Efficient two-dimensional atom localization via an external coherent magnetic field

Abstract

The primary objective of this study was to investigate the two-dimensional (2D) atom localization via a coherent magnetic field in a closed three-level atomic system. Two-dimensional (2D) atom localization in multi-level atomic systems has been studied in recent years because of its unique properties and extensive applications. However, to the best of our knowledge, no further theoretical or experimental work has been carried out to study such 2D atom localization in a closed three-level atomic system in the presence of the coherent magnetic field that motivates the current work.

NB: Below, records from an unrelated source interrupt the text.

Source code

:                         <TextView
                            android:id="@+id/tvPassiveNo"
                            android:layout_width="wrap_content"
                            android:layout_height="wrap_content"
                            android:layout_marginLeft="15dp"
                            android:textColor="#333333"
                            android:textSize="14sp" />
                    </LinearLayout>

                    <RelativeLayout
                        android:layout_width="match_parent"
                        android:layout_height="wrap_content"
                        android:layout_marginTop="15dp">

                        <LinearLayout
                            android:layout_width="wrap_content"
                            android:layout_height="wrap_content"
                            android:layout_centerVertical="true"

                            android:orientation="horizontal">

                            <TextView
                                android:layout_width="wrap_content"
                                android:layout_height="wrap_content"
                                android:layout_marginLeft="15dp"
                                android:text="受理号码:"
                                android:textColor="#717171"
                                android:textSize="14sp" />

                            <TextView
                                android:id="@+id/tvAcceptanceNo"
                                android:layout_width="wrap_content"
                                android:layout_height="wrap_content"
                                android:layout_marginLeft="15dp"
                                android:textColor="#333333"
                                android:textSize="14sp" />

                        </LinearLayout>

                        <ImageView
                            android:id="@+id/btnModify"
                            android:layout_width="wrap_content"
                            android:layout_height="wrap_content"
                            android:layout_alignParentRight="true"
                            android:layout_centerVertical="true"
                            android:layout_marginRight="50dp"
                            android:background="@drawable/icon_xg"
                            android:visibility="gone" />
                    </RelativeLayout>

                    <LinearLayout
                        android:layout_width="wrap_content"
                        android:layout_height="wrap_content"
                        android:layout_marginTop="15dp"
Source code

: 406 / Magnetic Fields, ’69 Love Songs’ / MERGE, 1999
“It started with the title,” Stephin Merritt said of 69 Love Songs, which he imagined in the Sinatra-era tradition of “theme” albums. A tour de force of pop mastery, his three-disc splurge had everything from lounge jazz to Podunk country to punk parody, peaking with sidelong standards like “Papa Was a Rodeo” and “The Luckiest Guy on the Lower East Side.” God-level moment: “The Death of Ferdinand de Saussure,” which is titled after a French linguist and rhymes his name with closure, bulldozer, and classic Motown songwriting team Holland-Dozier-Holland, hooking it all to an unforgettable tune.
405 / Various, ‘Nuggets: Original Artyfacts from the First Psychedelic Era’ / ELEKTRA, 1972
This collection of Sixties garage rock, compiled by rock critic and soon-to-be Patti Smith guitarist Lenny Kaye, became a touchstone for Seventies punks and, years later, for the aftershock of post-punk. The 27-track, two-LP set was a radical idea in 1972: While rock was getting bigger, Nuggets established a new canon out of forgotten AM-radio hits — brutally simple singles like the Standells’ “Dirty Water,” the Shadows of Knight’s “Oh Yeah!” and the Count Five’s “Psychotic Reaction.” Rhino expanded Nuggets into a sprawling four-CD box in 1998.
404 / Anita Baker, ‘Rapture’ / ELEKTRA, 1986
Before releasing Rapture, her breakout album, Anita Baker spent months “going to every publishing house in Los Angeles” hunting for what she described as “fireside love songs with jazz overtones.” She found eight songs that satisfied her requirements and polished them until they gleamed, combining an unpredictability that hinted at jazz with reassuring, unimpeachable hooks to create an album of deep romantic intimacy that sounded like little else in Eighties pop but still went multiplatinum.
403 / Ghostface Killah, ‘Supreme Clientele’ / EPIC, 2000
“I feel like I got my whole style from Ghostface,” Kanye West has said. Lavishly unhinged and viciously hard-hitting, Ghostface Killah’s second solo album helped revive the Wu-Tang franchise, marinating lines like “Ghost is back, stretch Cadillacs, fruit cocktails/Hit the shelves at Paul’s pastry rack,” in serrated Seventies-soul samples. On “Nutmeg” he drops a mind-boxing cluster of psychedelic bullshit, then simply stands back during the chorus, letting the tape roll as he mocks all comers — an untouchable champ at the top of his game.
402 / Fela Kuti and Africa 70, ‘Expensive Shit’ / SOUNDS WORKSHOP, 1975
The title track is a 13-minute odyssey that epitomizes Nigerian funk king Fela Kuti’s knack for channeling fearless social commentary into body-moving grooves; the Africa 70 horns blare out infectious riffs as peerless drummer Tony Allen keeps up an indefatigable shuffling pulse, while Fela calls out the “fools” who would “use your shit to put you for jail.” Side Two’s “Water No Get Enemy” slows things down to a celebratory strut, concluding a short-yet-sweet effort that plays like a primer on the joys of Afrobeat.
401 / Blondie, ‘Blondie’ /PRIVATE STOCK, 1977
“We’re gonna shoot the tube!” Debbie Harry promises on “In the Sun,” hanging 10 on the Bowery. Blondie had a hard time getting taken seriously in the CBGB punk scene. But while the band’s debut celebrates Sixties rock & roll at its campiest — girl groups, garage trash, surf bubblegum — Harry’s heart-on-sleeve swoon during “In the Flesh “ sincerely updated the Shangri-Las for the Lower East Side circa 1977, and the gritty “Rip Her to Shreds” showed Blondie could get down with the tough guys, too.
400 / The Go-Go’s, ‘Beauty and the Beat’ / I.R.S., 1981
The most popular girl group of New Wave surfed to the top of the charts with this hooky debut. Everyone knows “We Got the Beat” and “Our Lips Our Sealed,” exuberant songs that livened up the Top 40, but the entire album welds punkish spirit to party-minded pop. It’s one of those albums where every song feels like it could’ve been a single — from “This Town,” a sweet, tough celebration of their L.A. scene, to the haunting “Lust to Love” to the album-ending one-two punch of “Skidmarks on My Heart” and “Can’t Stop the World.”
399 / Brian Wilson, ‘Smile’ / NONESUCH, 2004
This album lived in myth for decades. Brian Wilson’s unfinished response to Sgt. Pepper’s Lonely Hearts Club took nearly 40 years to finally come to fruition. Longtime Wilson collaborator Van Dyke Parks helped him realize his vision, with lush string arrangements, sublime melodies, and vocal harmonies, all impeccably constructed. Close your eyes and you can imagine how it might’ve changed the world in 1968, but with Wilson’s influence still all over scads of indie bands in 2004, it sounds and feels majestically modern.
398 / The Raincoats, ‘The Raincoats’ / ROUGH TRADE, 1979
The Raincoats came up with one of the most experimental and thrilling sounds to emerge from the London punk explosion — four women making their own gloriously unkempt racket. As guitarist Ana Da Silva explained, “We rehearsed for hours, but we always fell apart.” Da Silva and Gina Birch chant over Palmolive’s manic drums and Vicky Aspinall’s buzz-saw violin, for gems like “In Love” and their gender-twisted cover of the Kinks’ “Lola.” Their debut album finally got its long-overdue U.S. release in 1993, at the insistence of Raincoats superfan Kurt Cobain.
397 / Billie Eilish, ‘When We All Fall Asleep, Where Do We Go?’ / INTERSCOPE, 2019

As for 2D atom localization, the conditional position probability distribution, i.e., the probability of finding the atom at the position in the two orthogonal standing-wave fields when the atom is found in its internal excited state. In this paper, 2D atom localization is obtained via measuring the population in the excited state, which is solved via the density-matrix equations in dipole and rotating-wave approximations. Results The precision and spatial resolution of the 2D atom localization are improved via properly adjusting the controllable parameters of the system such as the detunings and intensities of the corresponding applied fields as well as the collective phase of the probe and standing-wave fields. Due to the position-dependent atom-field interaction, the position information of the atom in the standing-wave fields can be obtained by means of the phase-sensitive excited state population. More importantly, the maximal probability of finding an atom within the sub-half-wavelength domain of the standing waves can reach 100 %. Thus, our scheme may be helpful in observing precision quantum measurement and computation for quantum information processing.